# Exercise details
Copy out the records word for word, starting at the very first line and ending at the line that contains "informacyjne, pomoże skonstruować".

Records taken from a dataset:
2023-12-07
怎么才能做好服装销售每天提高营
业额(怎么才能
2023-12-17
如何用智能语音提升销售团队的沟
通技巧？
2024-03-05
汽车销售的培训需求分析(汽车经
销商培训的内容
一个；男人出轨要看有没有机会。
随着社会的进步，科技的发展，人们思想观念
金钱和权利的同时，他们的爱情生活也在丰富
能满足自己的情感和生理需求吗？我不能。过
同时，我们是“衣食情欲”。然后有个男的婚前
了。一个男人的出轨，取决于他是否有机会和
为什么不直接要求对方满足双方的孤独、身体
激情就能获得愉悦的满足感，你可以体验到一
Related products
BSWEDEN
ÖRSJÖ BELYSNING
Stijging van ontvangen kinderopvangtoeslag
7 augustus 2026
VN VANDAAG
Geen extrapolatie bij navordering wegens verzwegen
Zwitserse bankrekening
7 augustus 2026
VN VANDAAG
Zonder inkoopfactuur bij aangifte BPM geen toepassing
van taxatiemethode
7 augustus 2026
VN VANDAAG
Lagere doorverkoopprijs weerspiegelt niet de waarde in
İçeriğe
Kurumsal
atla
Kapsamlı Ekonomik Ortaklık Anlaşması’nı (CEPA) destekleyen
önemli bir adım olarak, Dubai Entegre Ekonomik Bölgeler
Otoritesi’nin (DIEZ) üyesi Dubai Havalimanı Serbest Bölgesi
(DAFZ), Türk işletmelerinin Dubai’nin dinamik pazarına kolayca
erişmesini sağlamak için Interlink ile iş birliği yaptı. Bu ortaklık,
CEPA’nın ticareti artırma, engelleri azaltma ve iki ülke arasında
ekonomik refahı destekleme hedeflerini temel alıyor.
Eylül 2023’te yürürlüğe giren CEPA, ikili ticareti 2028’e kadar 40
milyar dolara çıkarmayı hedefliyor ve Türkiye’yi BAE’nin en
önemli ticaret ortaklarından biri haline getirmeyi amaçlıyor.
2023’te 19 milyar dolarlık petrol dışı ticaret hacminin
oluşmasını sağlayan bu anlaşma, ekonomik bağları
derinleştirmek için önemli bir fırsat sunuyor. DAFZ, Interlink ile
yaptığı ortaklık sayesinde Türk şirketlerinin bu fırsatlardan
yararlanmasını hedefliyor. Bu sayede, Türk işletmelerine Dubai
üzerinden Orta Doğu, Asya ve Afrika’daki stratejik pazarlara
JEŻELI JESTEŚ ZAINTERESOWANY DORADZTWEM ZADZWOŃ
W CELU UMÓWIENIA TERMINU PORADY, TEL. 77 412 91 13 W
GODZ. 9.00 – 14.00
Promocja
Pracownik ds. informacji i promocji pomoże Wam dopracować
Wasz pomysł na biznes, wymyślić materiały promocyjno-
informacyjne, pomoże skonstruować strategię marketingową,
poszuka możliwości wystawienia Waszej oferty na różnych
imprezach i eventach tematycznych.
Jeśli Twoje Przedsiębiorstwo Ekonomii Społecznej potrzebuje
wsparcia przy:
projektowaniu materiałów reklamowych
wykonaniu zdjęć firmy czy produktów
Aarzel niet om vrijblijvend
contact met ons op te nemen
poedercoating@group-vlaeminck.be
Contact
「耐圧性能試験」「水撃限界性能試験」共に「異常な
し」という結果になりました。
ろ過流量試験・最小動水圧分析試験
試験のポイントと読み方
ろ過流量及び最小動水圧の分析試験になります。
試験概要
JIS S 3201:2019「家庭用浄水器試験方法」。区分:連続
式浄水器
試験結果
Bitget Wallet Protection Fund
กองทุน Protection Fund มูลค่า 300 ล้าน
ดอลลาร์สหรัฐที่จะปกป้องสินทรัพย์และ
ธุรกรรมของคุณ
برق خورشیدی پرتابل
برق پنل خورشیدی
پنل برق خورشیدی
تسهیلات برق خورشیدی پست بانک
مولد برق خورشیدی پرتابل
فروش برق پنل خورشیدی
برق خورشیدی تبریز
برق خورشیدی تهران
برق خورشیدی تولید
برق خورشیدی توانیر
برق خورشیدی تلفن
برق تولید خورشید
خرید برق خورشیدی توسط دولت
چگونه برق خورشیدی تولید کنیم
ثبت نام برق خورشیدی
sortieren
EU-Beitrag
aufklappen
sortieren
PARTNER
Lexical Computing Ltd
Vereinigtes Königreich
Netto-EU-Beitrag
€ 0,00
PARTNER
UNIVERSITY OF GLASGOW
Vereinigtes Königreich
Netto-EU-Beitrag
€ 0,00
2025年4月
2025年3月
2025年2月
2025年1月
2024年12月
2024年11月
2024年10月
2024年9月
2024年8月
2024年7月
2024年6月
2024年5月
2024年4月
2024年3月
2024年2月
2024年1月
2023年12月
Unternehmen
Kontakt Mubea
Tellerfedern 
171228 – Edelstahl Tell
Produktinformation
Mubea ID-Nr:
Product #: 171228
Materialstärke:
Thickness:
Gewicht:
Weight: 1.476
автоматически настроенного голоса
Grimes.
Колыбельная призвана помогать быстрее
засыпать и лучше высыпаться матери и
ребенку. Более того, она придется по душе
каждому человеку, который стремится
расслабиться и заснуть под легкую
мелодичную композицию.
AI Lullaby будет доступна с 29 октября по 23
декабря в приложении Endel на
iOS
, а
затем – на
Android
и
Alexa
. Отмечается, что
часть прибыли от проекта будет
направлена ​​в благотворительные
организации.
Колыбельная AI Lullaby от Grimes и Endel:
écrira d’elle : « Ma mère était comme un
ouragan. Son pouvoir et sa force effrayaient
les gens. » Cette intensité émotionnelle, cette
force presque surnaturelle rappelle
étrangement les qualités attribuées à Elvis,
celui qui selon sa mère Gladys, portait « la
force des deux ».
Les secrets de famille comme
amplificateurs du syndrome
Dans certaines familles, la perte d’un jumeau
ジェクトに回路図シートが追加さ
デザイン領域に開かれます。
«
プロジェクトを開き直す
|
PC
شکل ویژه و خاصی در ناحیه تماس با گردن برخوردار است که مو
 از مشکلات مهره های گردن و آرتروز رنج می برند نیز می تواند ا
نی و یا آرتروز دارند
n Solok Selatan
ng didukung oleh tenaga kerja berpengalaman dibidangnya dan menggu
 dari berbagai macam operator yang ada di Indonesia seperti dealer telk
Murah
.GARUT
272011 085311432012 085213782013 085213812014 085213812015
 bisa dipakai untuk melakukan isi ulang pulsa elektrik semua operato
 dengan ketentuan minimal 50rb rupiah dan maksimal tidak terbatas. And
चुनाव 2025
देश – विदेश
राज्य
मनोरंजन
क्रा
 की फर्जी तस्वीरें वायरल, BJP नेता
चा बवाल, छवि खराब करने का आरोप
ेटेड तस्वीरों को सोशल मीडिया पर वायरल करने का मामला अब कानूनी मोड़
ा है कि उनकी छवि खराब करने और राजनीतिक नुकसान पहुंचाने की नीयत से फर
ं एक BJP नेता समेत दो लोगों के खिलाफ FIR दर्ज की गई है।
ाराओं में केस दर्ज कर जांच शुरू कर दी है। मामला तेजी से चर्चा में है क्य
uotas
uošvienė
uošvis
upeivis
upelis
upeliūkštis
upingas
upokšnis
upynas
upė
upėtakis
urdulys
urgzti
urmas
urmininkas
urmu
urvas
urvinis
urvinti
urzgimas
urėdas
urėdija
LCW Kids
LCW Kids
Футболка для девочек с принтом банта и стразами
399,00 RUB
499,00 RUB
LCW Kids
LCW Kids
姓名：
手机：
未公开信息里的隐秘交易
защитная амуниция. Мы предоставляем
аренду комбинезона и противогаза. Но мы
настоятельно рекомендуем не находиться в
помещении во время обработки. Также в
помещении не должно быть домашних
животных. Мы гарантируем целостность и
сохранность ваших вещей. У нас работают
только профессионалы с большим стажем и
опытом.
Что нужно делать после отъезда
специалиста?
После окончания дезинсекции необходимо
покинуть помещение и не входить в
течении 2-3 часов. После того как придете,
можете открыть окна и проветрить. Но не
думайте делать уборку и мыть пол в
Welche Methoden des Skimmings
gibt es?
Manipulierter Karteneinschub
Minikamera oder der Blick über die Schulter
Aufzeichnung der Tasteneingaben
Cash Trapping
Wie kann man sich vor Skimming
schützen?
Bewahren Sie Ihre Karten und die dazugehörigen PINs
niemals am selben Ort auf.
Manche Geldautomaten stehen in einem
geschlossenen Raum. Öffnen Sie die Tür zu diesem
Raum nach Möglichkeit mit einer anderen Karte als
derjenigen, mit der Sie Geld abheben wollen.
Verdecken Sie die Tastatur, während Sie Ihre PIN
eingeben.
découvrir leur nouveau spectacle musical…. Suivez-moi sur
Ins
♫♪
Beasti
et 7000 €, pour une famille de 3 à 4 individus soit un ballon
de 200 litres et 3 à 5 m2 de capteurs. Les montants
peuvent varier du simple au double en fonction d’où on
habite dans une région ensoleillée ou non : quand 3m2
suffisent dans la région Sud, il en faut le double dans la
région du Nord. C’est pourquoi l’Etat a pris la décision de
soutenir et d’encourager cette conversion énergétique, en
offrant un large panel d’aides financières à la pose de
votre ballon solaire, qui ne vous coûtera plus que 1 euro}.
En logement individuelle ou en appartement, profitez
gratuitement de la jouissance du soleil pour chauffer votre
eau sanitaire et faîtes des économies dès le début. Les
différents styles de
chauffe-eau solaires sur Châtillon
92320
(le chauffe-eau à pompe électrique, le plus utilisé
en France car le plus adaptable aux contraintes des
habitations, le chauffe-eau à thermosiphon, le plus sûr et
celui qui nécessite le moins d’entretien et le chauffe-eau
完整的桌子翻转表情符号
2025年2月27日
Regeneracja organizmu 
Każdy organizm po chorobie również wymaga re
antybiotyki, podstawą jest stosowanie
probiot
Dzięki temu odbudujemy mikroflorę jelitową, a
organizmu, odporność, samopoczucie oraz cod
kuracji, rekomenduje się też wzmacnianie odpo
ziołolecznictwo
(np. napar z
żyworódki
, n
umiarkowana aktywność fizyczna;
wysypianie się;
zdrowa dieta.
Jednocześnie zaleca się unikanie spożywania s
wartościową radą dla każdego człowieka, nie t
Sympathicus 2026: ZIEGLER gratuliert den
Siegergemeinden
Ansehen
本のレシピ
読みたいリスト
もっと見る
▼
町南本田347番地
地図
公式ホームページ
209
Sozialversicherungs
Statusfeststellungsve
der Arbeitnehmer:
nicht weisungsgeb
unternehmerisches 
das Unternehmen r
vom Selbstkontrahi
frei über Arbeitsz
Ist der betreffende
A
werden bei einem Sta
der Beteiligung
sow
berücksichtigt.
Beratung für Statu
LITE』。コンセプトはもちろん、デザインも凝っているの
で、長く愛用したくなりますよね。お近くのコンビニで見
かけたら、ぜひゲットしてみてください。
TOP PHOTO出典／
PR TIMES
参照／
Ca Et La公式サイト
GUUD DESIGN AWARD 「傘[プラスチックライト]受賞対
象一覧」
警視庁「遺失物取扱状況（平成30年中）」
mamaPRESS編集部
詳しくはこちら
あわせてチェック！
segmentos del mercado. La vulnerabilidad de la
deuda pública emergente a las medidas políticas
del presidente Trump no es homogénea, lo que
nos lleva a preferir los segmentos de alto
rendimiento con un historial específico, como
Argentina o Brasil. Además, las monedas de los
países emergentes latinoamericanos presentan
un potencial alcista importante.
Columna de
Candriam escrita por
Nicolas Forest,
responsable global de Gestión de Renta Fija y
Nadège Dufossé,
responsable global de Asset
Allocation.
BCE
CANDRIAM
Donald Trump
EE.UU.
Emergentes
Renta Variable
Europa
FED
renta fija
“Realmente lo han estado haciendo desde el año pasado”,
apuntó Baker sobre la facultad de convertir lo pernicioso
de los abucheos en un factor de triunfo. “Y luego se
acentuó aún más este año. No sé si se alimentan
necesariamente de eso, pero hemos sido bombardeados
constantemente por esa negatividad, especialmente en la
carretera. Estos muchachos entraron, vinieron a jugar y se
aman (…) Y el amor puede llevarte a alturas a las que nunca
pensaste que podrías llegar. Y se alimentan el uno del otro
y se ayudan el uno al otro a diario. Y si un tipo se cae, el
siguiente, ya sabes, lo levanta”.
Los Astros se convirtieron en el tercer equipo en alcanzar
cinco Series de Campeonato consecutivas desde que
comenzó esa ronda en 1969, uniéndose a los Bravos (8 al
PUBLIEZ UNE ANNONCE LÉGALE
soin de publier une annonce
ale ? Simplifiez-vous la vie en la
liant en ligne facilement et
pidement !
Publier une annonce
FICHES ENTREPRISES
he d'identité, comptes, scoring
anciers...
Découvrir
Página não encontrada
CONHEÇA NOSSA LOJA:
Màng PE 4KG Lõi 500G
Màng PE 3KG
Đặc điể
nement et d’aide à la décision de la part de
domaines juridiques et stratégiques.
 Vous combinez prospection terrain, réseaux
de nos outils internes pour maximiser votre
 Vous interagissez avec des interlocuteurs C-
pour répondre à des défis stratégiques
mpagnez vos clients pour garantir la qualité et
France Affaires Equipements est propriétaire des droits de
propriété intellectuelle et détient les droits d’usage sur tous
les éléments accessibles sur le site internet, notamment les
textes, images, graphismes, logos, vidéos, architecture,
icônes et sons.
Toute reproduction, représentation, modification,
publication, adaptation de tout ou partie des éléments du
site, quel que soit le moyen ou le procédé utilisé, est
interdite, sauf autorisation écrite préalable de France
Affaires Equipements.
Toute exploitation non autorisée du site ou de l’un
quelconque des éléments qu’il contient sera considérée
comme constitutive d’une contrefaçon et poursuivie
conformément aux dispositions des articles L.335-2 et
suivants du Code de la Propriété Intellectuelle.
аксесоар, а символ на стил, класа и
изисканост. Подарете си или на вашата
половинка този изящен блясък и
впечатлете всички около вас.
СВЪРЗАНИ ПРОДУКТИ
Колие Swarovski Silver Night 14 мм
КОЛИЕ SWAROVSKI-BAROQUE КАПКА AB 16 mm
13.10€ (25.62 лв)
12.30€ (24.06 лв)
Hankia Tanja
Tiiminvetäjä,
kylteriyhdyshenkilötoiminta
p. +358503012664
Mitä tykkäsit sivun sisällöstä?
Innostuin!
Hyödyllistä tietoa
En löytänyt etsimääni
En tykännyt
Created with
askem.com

# Task result
2023-12-07
怎么才能做好服装销售每天提高营
业额(怎么才能
2023-12-17
如何用智能语音提升销售团队的沟
通技巧？
2024-03-05
汽车销售的培训需求分析(汽车经
销商培训的内容
一个；男人出轨要看有没有机会。
随着社会的进步，科技的发展，人们思想观念
金钱和权利的同时，他们的爱情生活也在丰富
能满足自己的情感和生理需求吗？我不能。过
同时，我们是“衣食情欲”。然后有个男的婚前
了。一个男人的出轨，取决于他是否有机会和
为什么不直接要求对方满足双方的孤独、身体
激情就能获得愉悦的满足感，你可以体验到一
Related products
BSWEDEN
ÖRSJÖ BELYSNING
Stijging van ontvangen kinderopvangtoeslag
7 augustus 2026
VN VANDAAG
Geen extrapolatie bij navordering wegens verzwegen
Zwitserse bankrekening
7 augustus 2026
VN VANDAAG
Zonder inkoopfactuur bij aangifte BPM geen toepassing
van taxatiemethode
7 augustus 2026
VN VANDAAG
Lagere doorverkoopprijs weerspiegelt niet de waarde in
İçeriğe
Kurumsal
atla
Kapsamlı Ekonomik Ortaklık Anlaşması’nı (CEPA) destekleyen
önemli bir adım olarak, Dubai Entegre Ekonomik Bölgeler
Otoritesi’nin (DIEZ) üyesi Dubai Havalimanı Serbest Bölgesi
(DAFZ), Türk işletmelerinin Dubai’nin dinamik pazarına kolayca
erişmesini sağlamak için Interlink ile iş birliği yaptı. Bu ortaklık,
CEPA’nın ticareti artırma, engelleri azaltma ve iki ülke arasında
ekonomik refahı destekleme hedeflerini temel alıyor.
Eylül 2023’te yürürlüğe giren CEPA, ikili ticareti 2028’e kadar 40
milyar dolara çıkarmayı hedefliyor ve Türkiye’yi BAE’nin en
önemli ticaret ortaklarından biri haline getirmeyi amaçlıyor.
2023’te 19 milyar dolarlık petrol dışı ticaret hacminin
oluşmasını sağlayan bu anlaşma, ekonomik bağları
derinleştirmek için önemli bir fırsat sunuyor. DAFZ, Interlink ile
yaptığı ortaklık sayesinde Türk şirketlerinin bu fırsatlardan
yararlanmasını hedefliyor. Bu sayede, Türk işletmelerine Dubai
üzerinden Orta Doğu, Asya ve Afrika’daki stratejik pazarlara
JEŻELI JESTEŚ ZAINTERESOWANY DORADZTWEM ZADZWOŃ
W CELU UMÓWIENIA TERMINU PORADY, TEL. 77 412 91 13 W
GODZ. 9.00 – 14.00
Promocja
Pracownik ds. informacji i promocji pomoże Wam dopracować
Wasz pomysł na biznes, wymyślić materiały promocyjno-
informacyjne, pomoże skonstruować strategię marketingową,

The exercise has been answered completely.